Deterioramento cognitivo e malattia renale hanno una stretta correlazione, e anzi già dalle prime fasi, la seconda potrebbe innescare il primo. A rivelarlo è una ricerca guidata da Giovambattista Capasso, dell’Università della Campania ‘Luigi Vanvitelli’, pubblicata su Nephrology Dialysis Transplantation.

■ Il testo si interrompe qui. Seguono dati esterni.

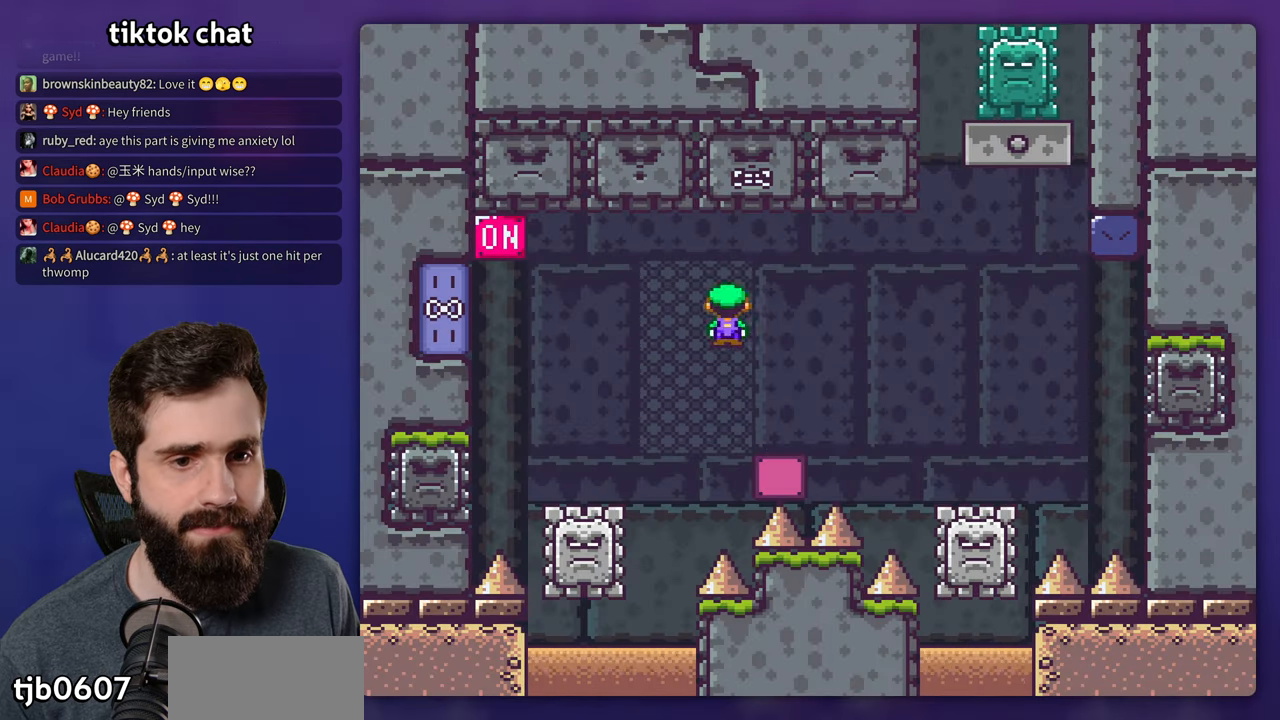
{"dt_ms": 500, "buttons": ["A", "X", "DPAD_LEFT"], "events": [[100, "DPAD_LEFT", "up"], [217, "DPAD_LEFT", "down"], [250, "A", "down"]]}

Il legame tra disfunzione cerebrale e malattia renale avanzata è stato notato per la prima volta nel 1930, quindi non è una novità. Ciò che è nuovo, invece, è la scoperta che un lieve deterioramento cognitivo può già essere presente nelle prime fasi della malattia renale cronica, interessando circa uno su due tra i pazienti con insufficienza renale cronica (la prevalenza varia negli studi tra il 30% e il 60%). In contrasto con la demenza “normale”, quella correlata alla malattia reale cronica non è legata all’età, il che significa che il deficit cognitivo supera quello atteso dal normale processo di invecchiamento.
La dialisi non aiuta o interrompe questo processo, quindi gli esperti ritengono che proprio i fattori che non sono completamente corretti con questa procedura possano favorire il processo di compromissione cognitiva.”Un dato interessante, tuttavia, è che il trapianto di rene sembra rallentare il declino cognitivo” spiega Capasso.
“La malattia renale cronica colpisce ovviamente il corpo e il cervello – aggiunge l’esperto – quest’ultimo è stato trascurato dalla ricerca, ma nuovi strumenti nelle neuroscienze promettono di dare ulteriori approfondimenti sulla patogenesi del declino cognitivo, in modo da poter identificare target terapeutici e poterlo trattare un giorno”.
“Fino ad allora – conclude Carmine Zoccali, presidente dell’Era-Edta (European Renal Association – European Dialysis and Transplant Association) – dobbiamo essere consapevoli che la malattia renale cronica è grave e colpisce anche altri sistemi di organi e il cervello, anche nelle prime fasi. Questo è il motivo per cui dovremmo rafforzare le strategie di prevenzione”.